Disclaimer first: I’m not a scientist. I only learned a bit about how things work in the world of science (what laws or theories are, for example) through Dr. Werner Gitt’s talk titled “In the Beginning was Information”
But I read someone in the past who said that when we, normal (non-scientist) people, hear the word scientist, what we have in mind is someone wearing a lab gown, experimenting with things in a neutral fashion and presenting the results, in an unbiased way, of those experiments when they are done.
Then the author went on to say that that is not always the case.
Scientists, also, have their own personal biases. And their biases affect how they view the world; these biases affect how they interpret the results of their experiments.
These biases also affect whether or not they will accept the conclusions that their fellow scientists make!
When Galileo presented evidence for a heliocentric solar system, and craters on the moon, it was not readily accepted by all. Most scientists of the day held to Ptolemy’s geocentric solar system, and would not accept Galileo’s evidence even though it was quite strong.
— from Dr. Jason Lisle responds to the Lubbock Avalanche-Journal
… But whenever Schrodinger tried to talk, Bohr would raise his voice and bring up all these counter-examples. Basically he shouted him down.

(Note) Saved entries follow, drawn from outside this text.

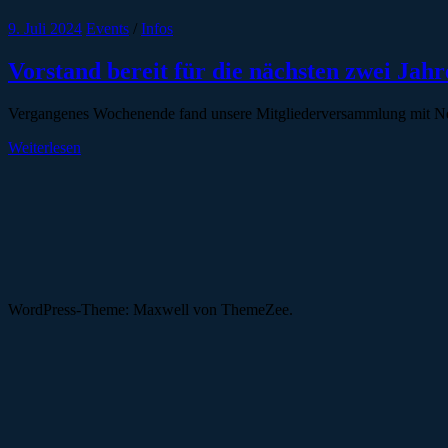
9. Juli 2024
Events
/
Infos
Vorstand bereit für die nächsten zwei Jahr
Vergangenes Wochenende fand unsere Mitgliederversammlung mit Neuwa
Weiterlesen
WordPress-Theme: Maxwell von ThemeZee.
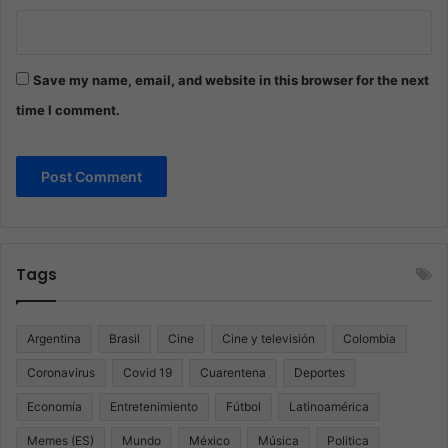
Save my name, email, and website in this browser for the next
time I comment.
Tags
Argentina
Brasil
Cine
Cine y televisión
Colombia
Coronavirus
Covid 19
Cuarentena
Deportes
Economía
Entretenimiento
Fútbol
Latinoamérica
Memes (ES)
Mundo
México
Música
Politica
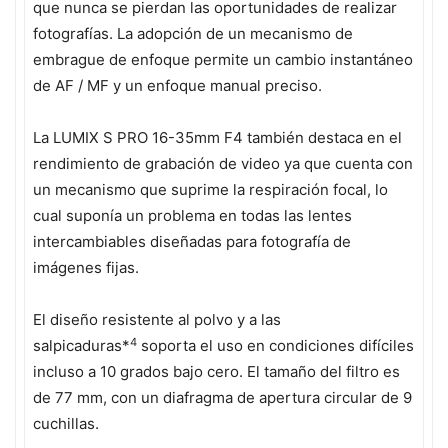
que nunca se pierdan las oportunidades de realizar
fotografías. La adopción de un mecanismo de
embrague de enfoque permite un cambio instantáneo
de AF / MF y un enfoque manual preciso.
La LUMIX S PRO 16-35mm F4 también destaca en el
rendimiento de grabación de video ya que cuenta con
un mecanismo que suprime la respiración focal, lo
cual suponía un problema en todas las lentes
intercambiables diseñadas para fotografía de
imágenes fijas.
El diseño resistente al polvo y a las
4
salpicaduras*
soporta el uso en condiciones difíciles
incluso a 10 grados bajo cero. El tamaño del filtro es
de 77 mm, con un diafragma de apertura circular de 9
cuchillas.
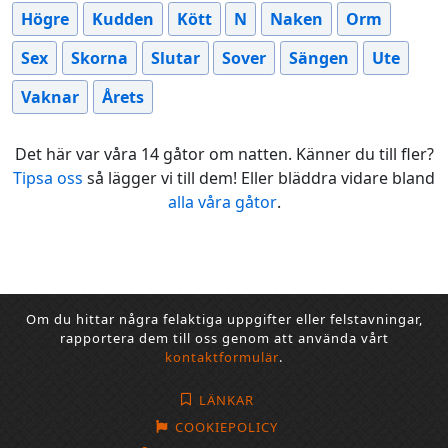
Högre
Kudden
Kött
N
Naken
Orm
Sex
Skorna
Slutar
Sover
Sängen
Ute
Vaknar
Årets
Det här var våra 14 gåtor om natten. Känner du till fler?
Tipsa oss
så lägger vi till dem! Eller bläddra vidare bland
alla våra gåtor
.
Om du hittar några felaktiga uppgifter eller felstavningar,
rapportera dem till oss genom att använda vårt
kontaktformulär
.
LÄNKAR
COOKIEPOLICY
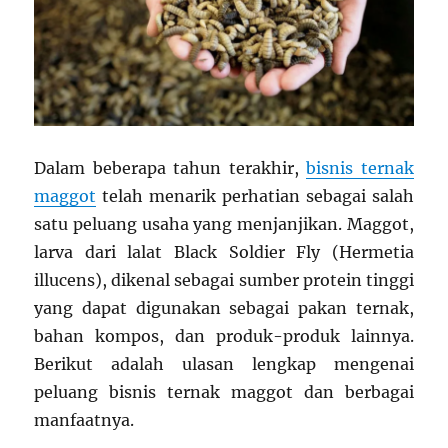
Dalam beberapa tahun terakhir,
bisnis ternak
maggot
telah menarik perhatian sebagai salah
satu peluang usaha yang menjanjikan. Maggot,
larva dari lalat Black Soldier Fly (Hermetia
illucens), dikenal sebagai sumber protein tinggi
yang dapat digunakan sebagai pakan ternak,
bahan kompos, dan produk-produk lainnya.
Berikut adalah ulasan lengkap mengenai
peluang bisnis ternak maggot dan berbagai
manfaatnya.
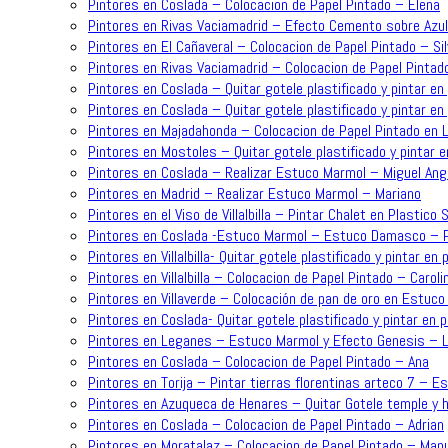
Pintores en Coslada – Colocacion de Papel Pintado – Elena
Pintores en Rivas Vaciamadrid – Efecto Cemento sobre Azu
Pintores en El Cañaveral – Colocacion de Papel Pintado – Sil
Pintores en Rivas Vaciamadrid – Colocacion de Papel Pintad
Pintores en Coslada – Quitar gotele plastificado y pintar en 
Pintores en Coslada – Quitar gotele plastificado y pintar en 
Pintores en Majadahonda – Colocacion de Papel Pintado en L
Pintores en Mostoles – Quitar gotele plastificado y pintar e
Pintores en Coslada – Realizar Estuco Marmol – Miguel Ang
Pintores en Madrid – Realizar Estuco Marmol – Mariano
Pintores en el Viso de Villalbilla – Pintar Chalet en Plastic
Pintores en Coslada -Estuco Marmol – Estuco Damasco – P
Pintores en Villalbilla- Quitar gotele plastificado y pintar en 
Pintores en Villalbilla – Colocacion de Papel Pintado – Caroli
Pintores en Villaverde – Colocación de pan de oro en Estuc
Pintores en Coslada- Quitar gotele plastificado y pintar en 
Pintores en Leganes – Estuco Marmol y Efecto Genesis – L
Pintores en Coslada – Colocacion de Papel Pintado – Ana
Pintores en Torija – Pintar tierras florentinas arteco 7 – E
Pintores en Azuqueca de Henares – Quitar Gotele temple y h
Pintores en Coslada – Colocacion de Papel Pintado – Adrian
Pintores en Moratalaz – Colocacion de Papel Pintado – Man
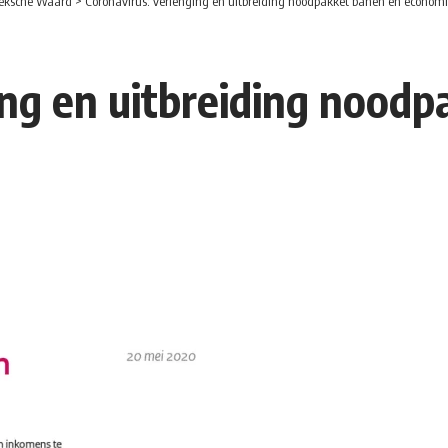
eksche Waard
>
Coronavirus: verlenging en uitbreiding noodpakket banen en econom
ing en uitbreiding nood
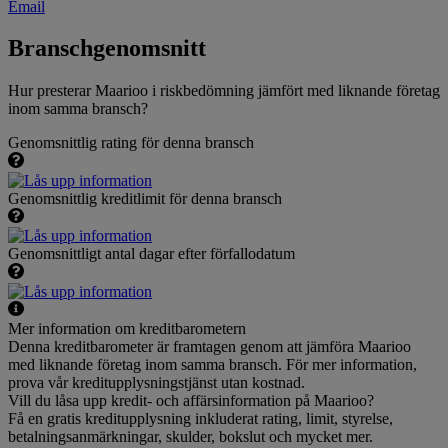
Email
Branschgenomsnitt
Hur presterar Maarioo i riskbedömning jämfört med liknande företag
inom samma bransch?
Genomsnittlig rating för denna bransch
Genomsnittlig kreditlimit för denna bransch
Genomsnittligt antal dagar efter förfallodatum
Mer information om kreditbarometern
Denna kreditbarometer är framtagen genom att jämföra Maarioo
med liknande företag inom samma bransch. För mer information,
prova vår kreditupplysningstjänst utan kostnad.
Vill du låsa upp kredit- och affärsinformation på Maarioo?
Få en gratis kreditupplysning inkluderat rating, limit, styrelse,
betalningsanmärkningar, skulder, bokslut och mycket mer.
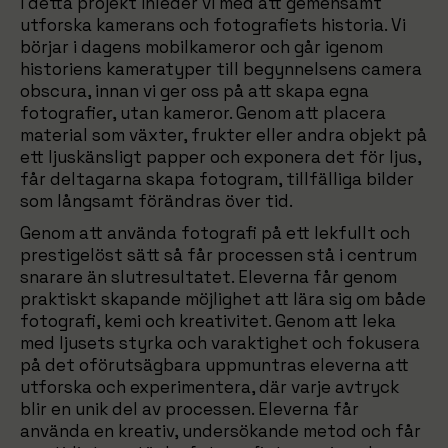
I detta projekt inleder vi med att gemensamt
utforska kamerans och fotografiets historia. Vi
börjar i dagens mobilkameror och går igenom
historiens kameratyper till begynnelsens camera
obscura, innan vi ger oss på att skapa egna
fotografier, utan kameror. Genom att placera
material som växter, frukter eller andra objekt på
ett ljuskänsligt papper och exponera det för ljus,
får deltagarna skapa fotogram, tillfälliga bilder
som långsamt förändras över tid.
Genom att använda fotografi på ett lekfullt och
prestigelöst sätt så får processen stå i centrum
snarare än slutresultatet. Eleverna får genom
praktiskt skapande möjlighet att lära sig om både
fotografi, kemi och kreativitet. Genom att leka
med ljusets styrka och varaktighet och fokusera
på det oförutsägbara uppmuntras eleverna att
utforska och experimentera, där varje avtryck
blir en unik del av processen. Eleverna får
använda en kreativ, undersökande metod och får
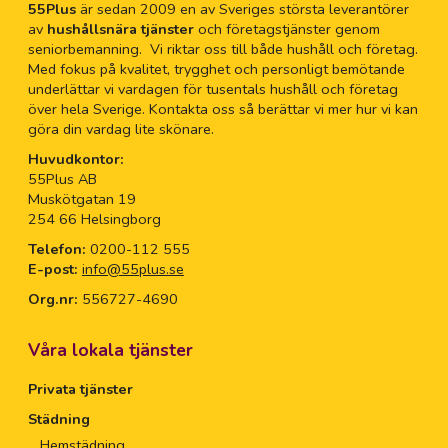
55Plus
är sedan 2009 en av Sveriges största leverantörer
av
hushållsnära tjänster
och företagstjänster genom
seniorbemanning. Vi riktar oss till både hushåll och företag.
Med fokus på kvalitet, trygghet och personligt bemötande
underlättar vi vardagen för tusentals hushåll och företag
över hela Sverige. Kontakta oss så berättar vi mer hur vi kan
göra din vardag lite skönare.
Huvudkontor:
55Plus AB
Muskötgatan 19
254 66 Helsingborg
Telefon:
0200-112 555
E-post:
info@55plus.se
Org.nr:
556727-4690
Våra lokala tjänster
Privata tjänster
Städning
Hemstädning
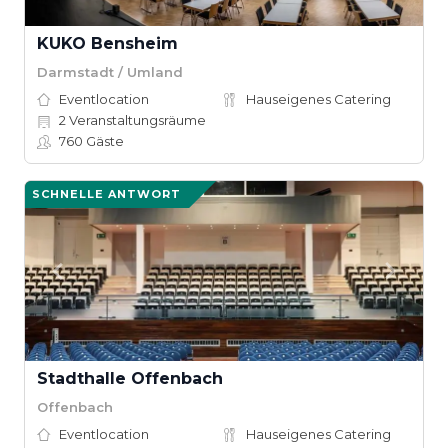
KUKO Bensheim
Darmstadt / Umland
Eventlocation
Hauseigenes Catering
2
Veranstaltungsräume
760
Gäste
SCHNELLE ANTWORT
Stadthalle Offenbach
Offenbach
Eventlocation
Hauseigenes Catering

… It was a period when physics was full of huge egos. It was still going on when I got into the field. But it doesn’t make sense, and it isn’t the way science works in the long run. It may forestall people from doing sensible work for a long time, which is what happened. They ended up derailing conceptual physics for the next 70 years.
— from “Carver Mead: The Spectator Interview”
… However Birge’s recommended values for the speed of light decreased steadily until 1940, when an article written by him, entitled “The General Physical Constants, as of August 1940 with details on the velocity of light only,” appeared in Reports on Progress in Physics (Vol. 8, pp.90-100, 1941). Birge began the article saying: “This paper is being written on request - and at this time on request … a belief in any significant variability of the constants of nature is fatal to the spirit of science, as science is now understood [emphasis his].” These words, from this man, for whatever reason he wrote them, shut down the debate on the speed of light.
Birge had previously recognized, as had others, that if the speed of light was changing, it was quite necessary that some of the other “constants” were also changing. This was evidently not to be allowed, whether it was true or not, and so the values for the various constants were declared and that was that. Almost. …
— from “History of the Light-Speed Debate” by Helen D. Setterfield
What could be the solution to this close-mindedness?
Will making people be aware of this help?:
Scientists’ constructions of scientific laws are not the real laws, but an approximation or the best guess about the laws.